**ACTION ITEM**
Search the data for "border". Return each matching line.
MATERIAL PROVIDED section start
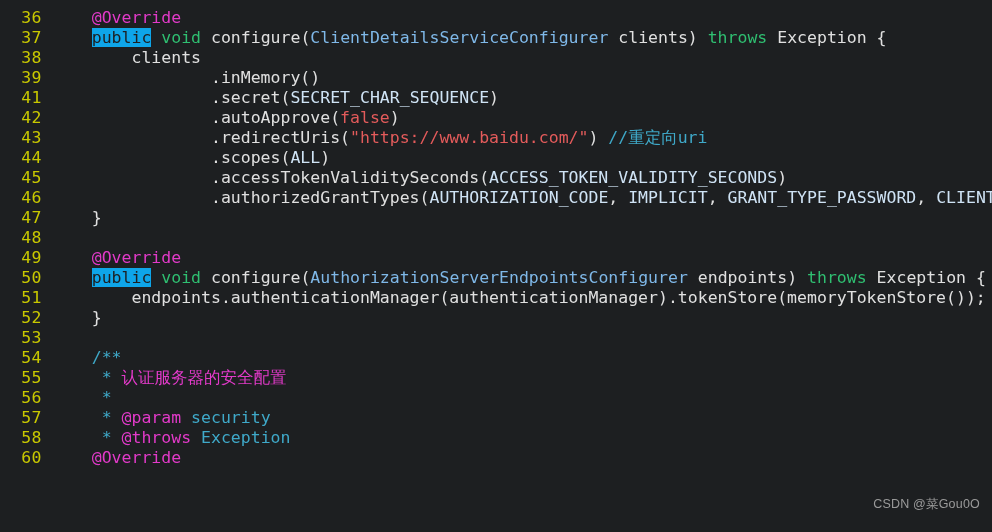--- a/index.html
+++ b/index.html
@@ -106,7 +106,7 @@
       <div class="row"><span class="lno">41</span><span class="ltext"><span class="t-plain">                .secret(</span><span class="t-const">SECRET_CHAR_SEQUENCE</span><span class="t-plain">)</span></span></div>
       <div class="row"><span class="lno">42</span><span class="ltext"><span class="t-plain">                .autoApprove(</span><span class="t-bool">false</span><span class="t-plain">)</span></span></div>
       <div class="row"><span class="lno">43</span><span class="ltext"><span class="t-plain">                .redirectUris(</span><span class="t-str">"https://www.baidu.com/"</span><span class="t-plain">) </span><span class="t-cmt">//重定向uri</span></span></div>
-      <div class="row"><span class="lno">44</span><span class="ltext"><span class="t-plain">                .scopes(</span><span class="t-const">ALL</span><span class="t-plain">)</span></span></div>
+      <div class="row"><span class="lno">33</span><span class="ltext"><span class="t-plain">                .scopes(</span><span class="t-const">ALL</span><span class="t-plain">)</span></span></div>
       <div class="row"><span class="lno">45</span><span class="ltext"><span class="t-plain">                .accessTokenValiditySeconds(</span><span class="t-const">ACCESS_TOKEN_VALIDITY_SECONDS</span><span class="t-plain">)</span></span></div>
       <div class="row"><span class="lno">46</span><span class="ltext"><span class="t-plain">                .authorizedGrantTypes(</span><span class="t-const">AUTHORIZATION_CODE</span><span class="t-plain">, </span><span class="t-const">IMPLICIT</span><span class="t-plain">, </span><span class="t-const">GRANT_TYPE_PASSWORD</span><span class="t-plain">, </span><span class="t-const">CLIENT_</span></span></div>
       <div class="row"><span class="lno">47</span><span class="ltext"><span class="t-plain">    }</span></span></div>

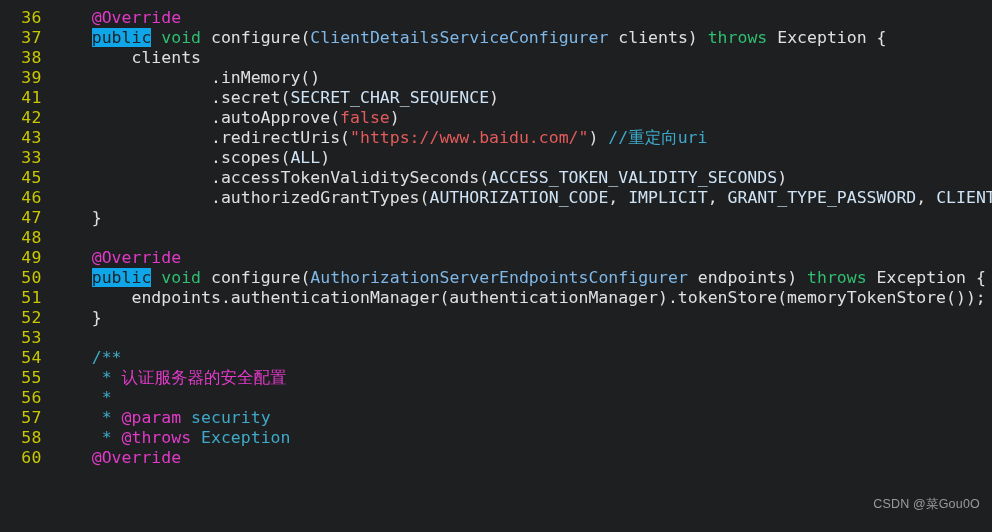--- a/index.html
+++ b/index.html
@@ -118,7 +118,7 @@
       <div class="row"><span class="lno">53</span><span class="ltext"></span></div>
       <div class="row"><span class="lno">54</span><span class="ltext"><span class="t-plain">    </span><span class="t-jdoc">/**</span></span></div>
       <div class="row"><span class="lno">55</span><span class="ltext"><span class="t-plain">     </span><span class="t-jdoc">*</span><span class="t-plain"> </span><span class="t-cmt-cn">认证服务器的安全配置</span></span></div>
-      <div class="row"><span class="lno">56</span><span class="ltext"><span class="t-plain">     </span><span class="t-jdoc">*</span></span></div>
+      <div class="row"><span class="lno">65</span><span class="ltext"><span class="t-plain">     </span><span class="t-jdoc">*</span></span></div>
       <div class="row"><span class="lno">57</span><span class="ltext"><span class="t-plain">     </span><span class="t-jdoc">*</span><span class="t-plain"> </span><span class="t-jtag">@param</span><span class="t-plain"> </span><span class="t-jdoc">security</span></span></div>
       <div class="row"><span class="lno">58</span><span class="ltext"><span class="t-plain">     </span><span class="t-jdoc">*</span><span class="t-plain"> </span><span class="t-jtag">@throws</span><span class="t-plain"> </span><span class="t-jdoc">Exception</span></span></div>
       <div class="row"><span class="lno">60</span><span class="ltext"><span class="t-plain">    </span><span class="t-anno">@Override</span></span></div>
MATERIAL PROVIDED section end
MATERIAL PROVIDED section start
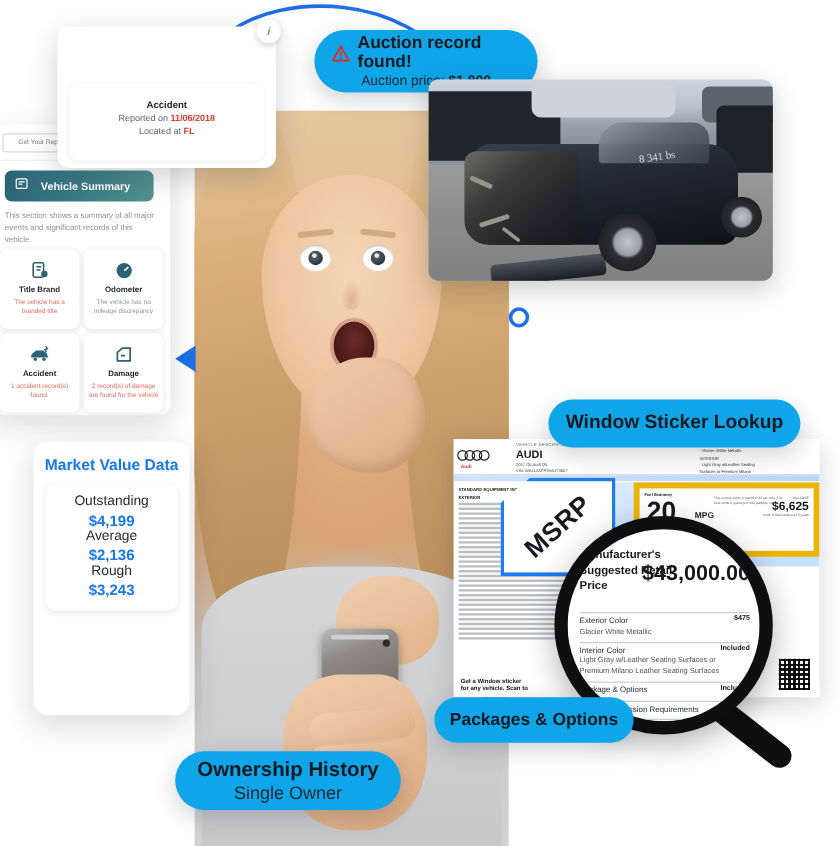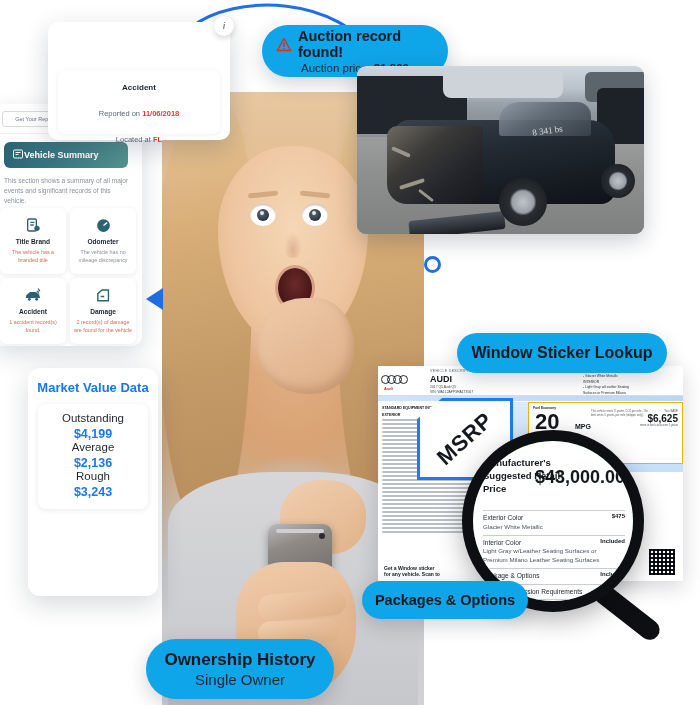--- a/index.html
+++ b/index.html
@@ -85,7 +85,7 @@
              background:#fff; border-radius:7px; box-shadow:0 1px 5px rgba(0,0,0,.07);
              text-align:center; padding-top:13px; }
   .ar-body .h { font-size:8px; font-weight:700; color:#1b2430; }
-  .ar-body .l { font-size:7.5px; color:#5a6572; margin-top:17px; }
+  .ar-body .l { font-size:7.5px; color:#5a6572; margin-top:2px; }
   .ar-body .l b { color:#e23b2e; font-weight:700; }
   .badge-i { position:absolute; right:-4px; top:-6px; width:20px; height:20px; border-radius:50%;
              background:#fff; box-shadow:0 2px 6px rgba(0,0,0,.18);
MATERIAL PROVIDED section end
MATERIAL PROVIDED section start
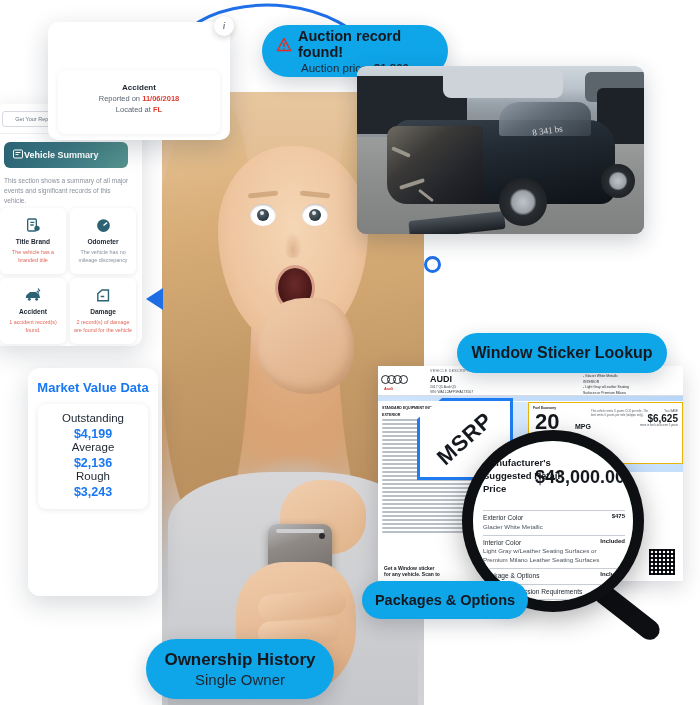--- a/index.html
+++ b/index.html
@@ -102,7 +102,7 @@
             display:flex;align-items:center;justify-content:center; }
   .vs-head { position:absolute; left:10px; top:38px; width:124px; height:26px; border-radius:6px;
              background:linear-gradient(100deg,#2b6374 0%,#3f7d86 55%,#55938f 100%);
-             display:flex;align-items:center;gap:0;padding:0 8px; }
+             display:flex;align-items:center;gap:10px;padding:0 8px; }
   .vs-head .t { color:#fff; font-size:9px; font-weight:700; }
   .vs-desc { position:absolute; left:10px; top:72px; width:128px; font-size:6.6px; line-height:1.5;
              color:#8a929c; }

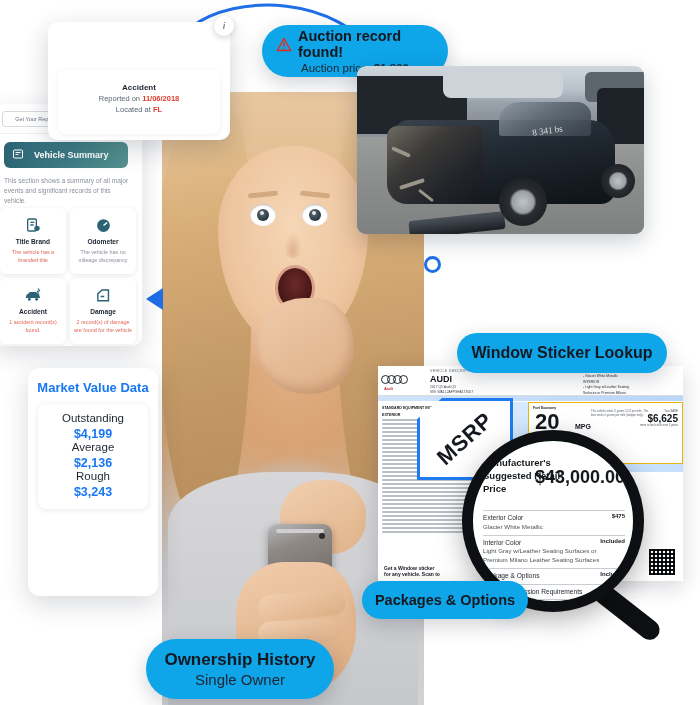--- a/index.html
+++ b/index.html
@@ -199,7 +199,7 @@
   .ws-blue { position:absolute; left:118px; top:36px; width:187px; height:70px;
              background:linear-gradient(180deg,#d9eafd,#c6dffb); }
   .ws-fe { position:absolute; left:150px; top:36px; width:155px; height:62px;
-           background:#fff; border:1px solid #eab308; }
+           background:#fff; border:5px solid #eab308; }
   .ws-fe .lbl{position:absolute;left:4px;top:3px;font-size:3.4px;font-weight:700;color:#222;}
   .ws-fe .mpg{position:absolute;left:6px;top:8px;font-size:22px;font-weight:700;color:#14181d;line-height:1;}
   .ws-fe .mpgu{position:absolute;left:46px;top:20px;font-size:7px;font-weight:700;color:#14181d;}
MATERIAL PROVIDED section end
**EXERCISE RESULT**
              background:#fff; border-radius:7px; box-shadow:0 1px 5px rgba(0,0,0,.07);
   .badge-i { position:absolute; right:-4px; top:-6px; width:20px; height:20px; border-radius:50%;
   .vs-head { position:absolute; left:10px; top:38px; width:124px; height:26px; border-radius:6px;
-           background:#fff; border:1px solid #eab308; }
+           background:#fff; border:5px solid #eab308; }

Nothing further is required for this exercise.